Drop Complex Lingo With Clients, Tell Stories Instead, Morgan Housel Suggests
What You Need to Know
Financial advisors tend to use data and lingo that’s over their clients’ heads.
Many clients, however, don’t want to tell their advisor that they don’t understand what they’re saying.
Advisors should remove the technical aspect of finance and tell stories about how people deal with risk.
Financial advisors should consider dropping technical jargon from talks with clients and instead tell stories about people dealing with risk, uncertainty and rocky markets, says Morgan Housel, best-selling author and partner at the venture capital firm Collaborative Fund.
“There’s a thing in psychology called the curse of knowledge, which is that experts from almost every field underestimate how little other people who are not in the field understand what they’re talking about,” he said recently on Morningstar’s The Long View podcast. “And we see this all the time in finance. It happens in medicine a lot, too.”

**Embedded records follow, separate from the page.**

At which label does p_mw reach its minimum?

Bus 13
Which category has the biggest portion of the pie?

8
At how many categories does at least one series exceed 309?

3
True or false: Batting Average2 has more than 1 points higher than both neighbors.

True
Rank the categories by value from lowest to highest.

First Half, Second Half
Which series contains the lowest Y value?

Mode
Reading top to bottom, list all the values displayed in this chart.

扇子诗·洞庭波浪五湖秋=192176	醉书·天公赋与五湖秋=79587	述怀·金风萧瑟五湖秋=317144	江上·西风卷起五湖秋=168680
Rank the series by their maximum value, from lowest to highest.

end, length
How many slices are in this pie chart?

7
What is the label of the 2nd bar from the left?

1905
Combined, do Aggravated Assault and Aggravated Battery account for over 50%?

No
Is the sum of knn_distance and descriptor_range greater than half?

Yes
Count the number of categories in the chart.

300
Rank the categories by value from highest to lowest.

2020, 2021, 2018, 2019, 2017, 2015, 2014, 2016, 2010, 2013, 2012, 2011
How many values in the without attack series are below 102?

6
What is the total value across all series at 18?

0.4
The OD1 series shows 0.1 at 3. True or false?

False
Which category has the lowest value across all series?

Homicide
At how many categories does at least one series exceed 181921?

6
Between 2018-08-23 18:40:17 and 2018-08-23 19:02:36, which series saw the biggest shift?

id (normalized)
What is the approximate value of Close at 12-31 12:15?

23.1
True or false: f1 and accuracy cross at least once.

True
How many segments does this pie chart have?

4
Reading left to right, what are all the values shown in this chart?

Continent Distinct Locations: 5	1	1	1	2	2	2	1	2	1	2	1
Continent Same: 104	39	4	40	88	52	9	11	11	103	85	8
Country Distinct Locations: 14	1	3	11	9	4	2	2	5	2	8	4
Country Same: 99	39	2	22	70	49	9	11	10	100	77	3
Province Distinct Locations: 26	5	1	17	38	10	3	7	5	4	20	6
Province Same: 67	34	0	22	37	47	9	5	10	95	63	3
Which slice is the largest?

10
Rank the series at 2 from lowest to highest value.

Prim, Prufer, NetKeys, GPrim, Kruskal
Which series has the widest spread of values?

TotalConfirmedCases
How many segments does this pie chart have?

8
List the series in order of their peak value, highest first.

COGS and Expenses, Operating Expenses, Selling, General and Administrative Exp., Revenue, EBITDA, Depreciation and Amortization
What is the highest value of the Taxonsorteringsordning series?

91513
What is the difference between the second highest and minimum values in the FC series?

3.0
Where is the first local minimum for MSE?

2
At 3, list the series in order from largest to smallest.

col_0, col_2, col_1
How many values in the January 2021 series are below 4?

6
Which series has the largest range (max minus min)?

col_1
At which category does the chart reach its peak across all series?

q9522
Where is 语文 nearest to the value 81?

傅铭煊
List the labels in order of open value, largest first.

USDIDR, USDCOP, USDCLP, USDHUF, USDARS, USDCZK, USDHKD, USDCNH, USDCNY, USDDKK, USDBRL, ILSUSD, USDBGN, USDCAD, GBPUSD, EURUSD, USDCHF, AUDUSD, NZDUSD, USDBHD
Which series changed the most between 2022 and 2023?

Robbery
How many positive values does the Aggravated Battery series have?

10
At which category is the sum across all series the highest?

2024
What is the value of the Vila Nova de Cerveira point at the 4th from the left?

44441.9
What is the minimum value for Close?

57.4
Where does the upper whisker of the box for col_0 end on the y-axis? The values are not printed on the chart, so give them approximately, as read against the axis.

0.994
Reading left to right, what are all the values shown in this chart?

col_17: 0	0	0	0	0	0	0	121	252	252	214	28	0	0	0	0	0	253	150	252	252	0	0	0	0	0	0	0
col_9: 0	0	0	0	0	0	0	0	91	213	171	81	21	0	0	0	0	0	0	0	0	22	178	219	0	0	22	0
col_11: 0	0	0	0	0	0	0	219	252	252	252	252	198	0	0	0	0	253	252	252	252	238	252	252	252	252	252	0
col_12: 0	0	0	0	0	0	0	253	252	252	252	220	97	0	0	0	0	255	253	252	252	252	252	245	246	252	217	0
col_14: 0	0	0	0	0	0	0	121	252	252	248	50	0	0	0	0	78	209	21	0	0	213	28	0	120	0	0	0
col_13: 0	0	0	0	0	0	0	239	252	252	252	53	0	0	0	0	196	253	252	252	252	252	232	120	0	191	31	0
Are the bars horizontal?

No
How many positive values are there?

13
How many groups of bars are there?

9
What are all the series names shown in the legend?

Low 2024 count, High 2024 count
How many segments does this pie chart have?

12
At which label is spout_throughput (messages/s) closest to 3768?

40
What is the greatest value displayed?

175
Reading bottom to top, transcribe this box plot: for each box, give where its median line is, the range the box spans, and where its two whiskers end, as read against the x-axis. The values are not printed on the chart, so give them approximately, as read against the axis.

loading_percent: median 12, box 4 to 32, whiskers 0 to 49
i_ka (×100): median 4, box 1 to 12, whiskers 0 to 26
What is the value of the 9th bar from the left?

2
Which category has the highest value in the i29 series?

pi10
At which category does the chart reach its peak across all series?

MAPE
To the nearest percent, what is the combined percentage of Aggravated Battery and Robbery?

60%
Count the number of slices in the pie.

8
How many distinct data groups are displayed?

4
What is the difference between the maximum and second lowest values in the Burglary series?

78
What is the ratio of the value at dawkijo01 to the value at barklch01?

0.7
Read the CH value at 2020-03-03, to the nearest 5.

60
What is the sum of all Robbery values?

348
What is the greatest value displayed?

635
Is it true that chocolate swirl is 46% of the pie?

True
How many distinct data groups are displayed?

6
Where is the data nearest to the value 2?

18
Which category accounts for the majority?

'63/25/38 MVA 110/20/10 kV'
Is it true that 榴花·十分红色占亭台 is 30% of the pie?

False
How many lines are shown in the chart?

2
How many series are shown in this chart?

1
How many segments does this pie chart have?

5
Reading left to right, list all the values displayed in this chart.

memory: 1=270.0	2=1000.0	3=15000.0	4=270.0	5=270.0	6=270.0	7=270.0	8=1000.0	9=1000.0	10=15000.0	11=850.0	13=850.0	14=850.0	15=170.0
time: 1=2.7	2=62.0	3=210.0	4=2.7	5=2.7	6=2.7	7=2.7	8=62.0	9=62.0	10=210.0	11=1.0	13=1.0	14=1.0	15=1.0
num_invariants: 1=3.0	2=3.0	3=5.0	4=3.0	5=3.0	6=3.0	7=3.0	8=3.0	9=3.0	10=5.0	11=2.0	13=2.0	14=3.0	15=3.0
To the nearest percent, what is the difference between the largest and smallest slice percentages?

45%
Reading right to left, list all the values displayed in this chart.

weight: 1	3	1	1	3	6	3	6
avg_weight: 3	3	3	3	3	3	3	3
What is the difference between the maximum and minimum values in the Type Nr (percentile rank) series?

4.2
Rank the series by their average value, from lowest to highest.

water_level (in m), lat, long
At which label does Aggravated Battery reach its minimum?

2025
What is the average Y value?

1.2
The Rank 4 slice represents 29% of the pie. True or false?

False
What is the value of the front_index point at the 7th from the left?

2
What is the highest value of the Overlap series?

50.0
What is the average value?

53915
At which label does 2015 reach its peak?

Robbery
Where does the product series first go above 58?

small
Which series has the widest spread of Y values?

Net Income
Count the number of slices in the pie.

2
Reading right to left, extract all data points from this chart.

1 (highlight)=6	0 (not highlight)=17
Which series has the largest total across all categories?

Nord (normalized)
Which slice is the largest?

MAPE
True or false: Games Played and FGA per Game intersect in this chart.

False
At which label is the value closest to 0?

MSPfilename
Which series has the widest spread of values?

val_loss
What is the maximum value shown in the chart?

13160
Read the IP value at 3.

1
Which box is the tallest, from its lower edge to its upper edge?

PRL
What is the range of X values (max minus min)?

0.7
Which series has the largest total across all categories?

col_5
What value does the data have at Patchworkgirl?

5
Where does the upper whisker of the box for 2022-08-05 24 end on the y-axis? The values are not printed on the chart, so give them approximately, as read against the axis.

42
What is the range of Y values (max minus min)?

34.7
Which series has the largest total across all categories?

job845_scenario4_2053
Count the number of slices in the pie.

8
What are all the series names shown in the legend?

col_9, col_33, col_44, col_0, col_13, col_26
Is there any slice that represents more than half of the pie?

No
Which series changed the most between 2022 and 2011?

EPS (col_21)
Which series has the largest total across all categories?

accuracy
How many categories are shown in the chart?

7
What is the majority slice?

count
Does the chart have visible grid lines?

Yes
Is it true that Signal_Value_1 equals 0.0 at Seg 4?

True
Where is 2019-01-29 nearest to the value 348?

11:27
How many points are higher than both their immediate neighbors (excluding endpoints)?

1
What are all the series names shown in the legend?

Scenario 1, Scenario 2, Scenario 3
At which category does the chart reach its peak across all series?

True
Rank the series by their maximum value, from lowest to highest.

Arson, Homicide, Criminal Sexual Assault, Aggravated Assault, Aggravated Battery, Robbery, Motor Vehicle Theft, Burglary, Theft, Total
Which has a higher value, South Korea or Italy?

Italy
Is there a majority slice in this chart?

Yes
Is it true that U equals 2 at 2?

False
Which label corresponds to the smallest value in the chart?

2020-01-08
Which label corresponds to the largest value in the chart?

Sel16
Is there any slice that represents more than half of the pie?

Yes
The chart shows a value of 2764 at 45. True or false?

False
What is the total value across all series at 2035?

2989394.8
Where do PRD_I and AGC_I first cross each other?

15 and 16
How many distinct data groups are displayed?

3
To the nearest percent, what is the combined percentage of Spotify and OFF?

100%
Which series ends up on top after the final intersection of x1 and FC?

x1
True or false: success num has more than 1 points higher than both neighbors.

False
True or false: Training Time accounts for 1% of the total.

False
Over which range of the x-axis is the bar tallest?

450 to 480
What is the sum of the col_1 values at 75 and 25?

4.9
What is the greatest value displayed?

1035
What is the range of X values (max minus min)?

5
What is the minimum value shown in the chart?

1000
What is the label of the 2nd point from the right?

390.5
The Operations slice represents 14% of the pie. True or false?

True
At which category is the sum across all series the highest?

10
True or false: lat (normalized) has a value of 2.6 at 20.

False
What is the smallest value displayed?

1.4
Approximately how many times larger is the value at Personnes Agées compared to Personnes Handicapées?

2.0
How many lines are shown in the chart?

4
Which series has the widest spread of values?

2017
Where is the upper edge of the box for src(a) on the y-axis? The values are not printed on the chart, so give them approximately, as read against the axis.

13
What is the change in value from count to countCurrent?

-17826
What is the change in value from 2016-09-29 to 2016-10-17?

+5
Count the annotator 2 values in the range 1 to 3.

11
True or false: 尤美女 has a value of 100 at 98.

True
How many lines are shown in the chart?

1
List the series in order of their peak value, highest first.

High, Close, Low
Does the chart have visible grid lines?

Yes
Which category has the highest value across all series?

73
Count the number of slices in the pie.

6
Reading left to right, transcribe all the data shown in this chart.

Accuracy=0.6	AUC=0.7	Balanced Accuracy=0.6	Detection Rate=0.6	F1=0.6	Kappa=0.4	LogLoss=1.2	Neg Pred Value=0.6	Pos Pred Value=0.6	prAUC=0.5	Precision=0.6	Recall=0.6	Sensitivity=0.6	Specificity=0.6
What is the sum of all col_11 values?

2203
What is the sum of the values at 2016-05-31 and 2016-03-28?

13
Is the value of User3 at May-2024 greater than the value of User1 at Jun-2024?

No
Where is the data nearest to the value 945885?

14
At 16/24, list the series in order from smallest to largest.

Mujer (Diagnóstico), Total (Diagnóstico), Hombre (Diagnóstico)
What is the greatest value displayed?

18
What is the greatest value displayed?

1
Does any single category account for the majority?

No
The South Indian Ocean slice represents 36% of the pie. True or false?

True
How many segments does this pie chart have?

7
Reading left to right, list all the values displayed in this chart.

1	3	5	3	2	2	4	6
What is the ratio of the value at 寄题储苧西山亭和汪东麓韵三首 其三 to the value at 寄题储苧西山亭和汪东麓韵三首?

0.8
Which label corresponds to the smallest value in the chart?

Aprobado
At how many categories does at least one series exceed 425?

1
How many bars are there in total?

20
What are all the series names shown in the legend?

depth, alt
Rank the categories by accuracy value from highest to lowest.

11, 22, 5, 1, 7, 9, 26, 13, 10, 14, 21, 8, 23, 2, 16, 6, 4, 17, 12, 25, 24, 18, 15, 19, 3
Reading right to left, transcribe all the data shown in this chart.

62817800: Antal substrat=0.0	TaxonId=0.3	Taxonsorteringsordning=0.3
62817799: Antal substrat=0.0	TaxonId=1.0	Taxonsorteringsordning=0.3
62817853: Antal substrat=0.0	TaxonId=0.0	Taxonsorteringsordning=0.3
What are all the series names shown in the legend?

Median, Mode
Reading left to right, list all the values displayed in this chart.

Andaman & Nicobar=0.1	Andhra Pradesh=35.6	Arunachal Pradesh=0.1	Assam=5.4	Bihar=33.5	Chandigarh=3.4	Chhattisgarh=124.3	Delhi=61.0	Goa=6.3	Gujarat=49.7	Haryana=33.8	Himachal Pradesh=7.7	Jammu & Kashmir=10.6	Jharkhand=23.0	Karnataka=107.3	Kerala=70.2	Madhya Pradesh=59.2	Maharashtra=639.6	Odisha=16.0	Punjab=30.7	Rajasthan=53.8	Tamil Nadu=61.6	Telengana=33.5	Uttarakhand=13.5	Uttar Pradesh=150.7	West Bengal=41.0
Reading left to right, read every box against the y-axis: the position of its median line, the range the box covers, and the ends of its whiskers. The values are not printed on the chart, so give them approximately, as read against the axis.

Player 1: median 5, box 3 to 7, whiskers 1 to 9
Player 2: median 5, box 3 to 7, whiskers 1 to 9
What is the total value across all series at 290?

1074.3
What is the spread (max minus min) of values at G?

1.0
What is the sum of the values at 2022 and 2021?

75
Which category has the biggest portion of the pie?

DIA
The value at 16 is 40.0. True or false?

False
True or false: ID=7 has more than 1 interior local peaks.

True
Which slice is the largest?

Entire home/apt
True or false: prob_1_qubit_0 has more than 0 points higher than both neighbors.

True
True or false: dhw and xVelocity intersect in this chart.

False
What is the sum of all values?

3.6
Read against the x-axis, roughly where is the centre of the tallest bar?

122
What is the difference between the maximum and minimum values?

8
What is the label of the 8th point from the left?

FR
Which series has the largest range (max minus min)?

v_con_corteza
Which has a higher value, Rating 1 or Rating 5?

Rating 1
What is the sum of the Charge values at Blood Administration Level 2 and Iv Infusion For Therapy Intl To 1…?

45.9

Many financial advisors innocently use “data and lingo,” expecting clients to understand information that’s really over their heads, Housel said on the podcast, posted Tuesday and hosted by Christine Benz, Morningstar’s personal finance director, and Jeffrey Ptak, chief ratings officer for Morningstar Research Services.
Clients, however, often don’t want to stop the advisor to say they don’t get it, and instead they “sit there and nod their head because they don’t want to feel like the dummy in the room who’s supposed to know what the yield curve means even if they don’t know what it means,” Housel, who wrote “The Psychology of Money” (Harriman House, 2020), added, according to the podcast transcript.
Advisors might talk about the yield curve and expectations for the federal funds rate and have no clue that “ the client on the other side of the table has no idea what they’re talking about. It’s a foreign language to them.”
Financial advisors can solve this problem by removing “the technical aspect of finance and just tell stories about how people deal with risk,” Housel said.
“Let’s not talk about the capital asset pricing model or the yield curve or any of that stuff — tell a story about how humans deal with risk and uncertainty and how they feel when the market falls 20%. Don’t forecast that the market is going to fall 20%. That’s a tough thing to do. Talk about how people feel when it might fall 20%,” he said.